Thursday 28 May 2009

Teachers imparting ideology

There is a recent research paper (available here) on the role of foreign education in promoting or reducing democracy in a student's home country. The paper finds that students travelling to democratic countries for education is often followed by increased democracy at home, and the paper uses various analytical tests to show that a forward causal link is a strong candidate for explaining the results. The results indicate that students travelling to a less democratic country often leads to reduced democracy at home.

The change in democracy is presumably only part of the influence exerted by the host country on the source country. Other influences may relate to social norms or political allegiances. The author presents examples of where powerful countries have set up educational exchanges with the explicit aim of ideological promotion, often by changing the views of future political leaders. I think it may encourage cynicism by students if they and all their classmates are from “strategically important” countries.

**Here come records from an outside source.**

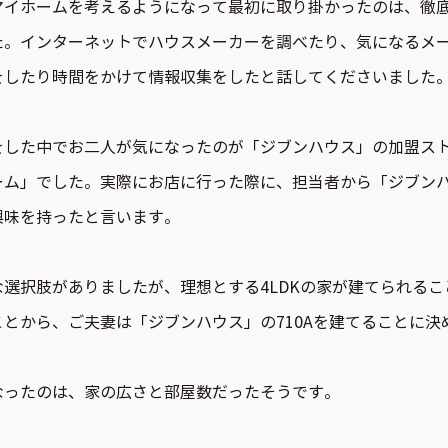
マイホームを考えるようになって最初に取り掛かったのは、徹
た。インターネットでハウスメーカーを調べたり、気になるメ
をしたり時間をかけて情報収集をしたと話してくださいました
をした中でお二人が気になったのが「ジブンハウス」の加盟ス
ーム」でした。実際にお店に行った際に、担当者から「ジブン
興味を持ったと言います。
な選択肢がありましたが、理想とする4LDKの家が建てられるこ
ことから、ご夫妻は「ジブンハウス」の710Aを建てることに決
なったのは、家の広さと部屋数だったそうです。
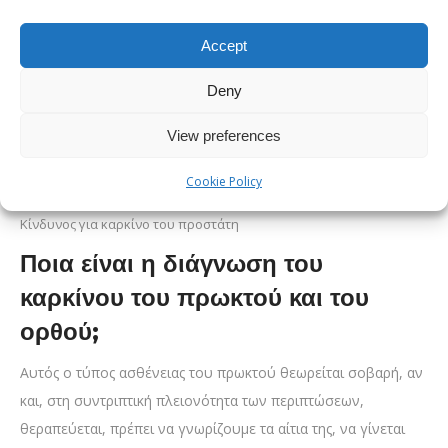
Accept
Deny
View preferences
Cookie Policy
Κίνδυνος για καρκίνο του προστάτη
Ποια είναι η διάγνωση του
καρκίνου του πρωκτού και του
ορθού;
Αυτός ο τύπος ασθένειας του πρωκτού θεωρείται σοβαρή, αν
και, στη συντριπτική πλειονότητα των περιπτώσεων,
θεραπεύεται, πρέπει να γνωρίζουμε τα αίτια της, να γίνεται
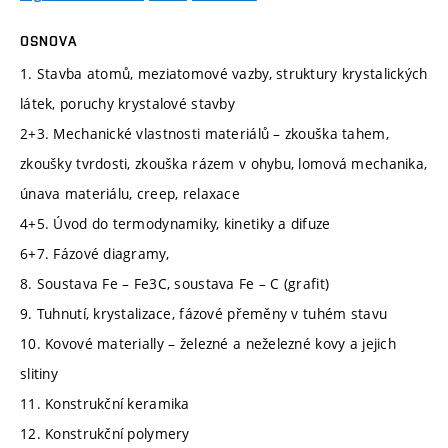
OSNOVA
1. Stavba atomů, meziatomové vazby, struktury krystalických
látek, poruchy krystalové stavby
2+3. Mechanické vlastnosti materiálů – zkouška tahem,
zkoušky tvrdosti, zkouška rázem v ohybu, lomová mechanika,
únava materiálu, creep, relaxace
4+5. Úvod do termodynamiky, kinetiky a difuze
6+7. Fázové diagramy,
8. Soustava Fe – Fe3C, soustava Fe – C (grafit)
9. Tuhnutí, krystalizace, fázové přeměny v tuhém stavu
10. Kovové materially – železné a neželezné kovy a jejich
slitiny
11. Konstrukční keramika
12. Konstrukční polymery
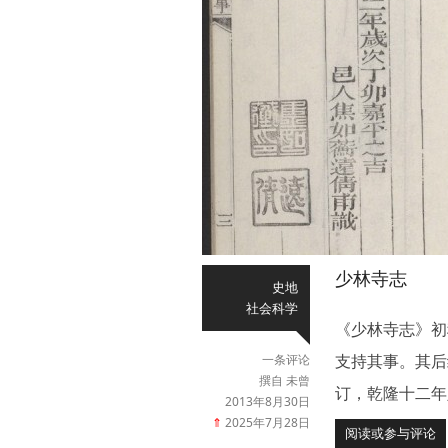
少林寺志
史地
社会科学
《少林寺志》初
支持其事。其后
一条评论
撰自 未曾
订，乾隆十二年
2013年8月30日
⇑
2025年7月28日
阅读或参与评论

I do not know whether students are affected by the teaching or the general experience of spending time in a country. Two possible mechanisms are broad ideological influence or by technological training (students return home knowing more about a political system and they want to apply something they know about rather than something they do not). If the latter mechanism is the most important, then teaching may be more important than general influence since many or most teachers are appointed as technocrats rather than ideologues. Many teachers including me would be uneasy with a role of ideological promotion for the state.

"Education as ideological alignment" is one possible reason why states sponsor international students, but there are other possibilities. Foreign students have been found to be associated with increased economic innovation in their destination country (described here). This explanation seems to be equally compatible with a self-serving view of country educational funding. A country may also have humanitarian motivations.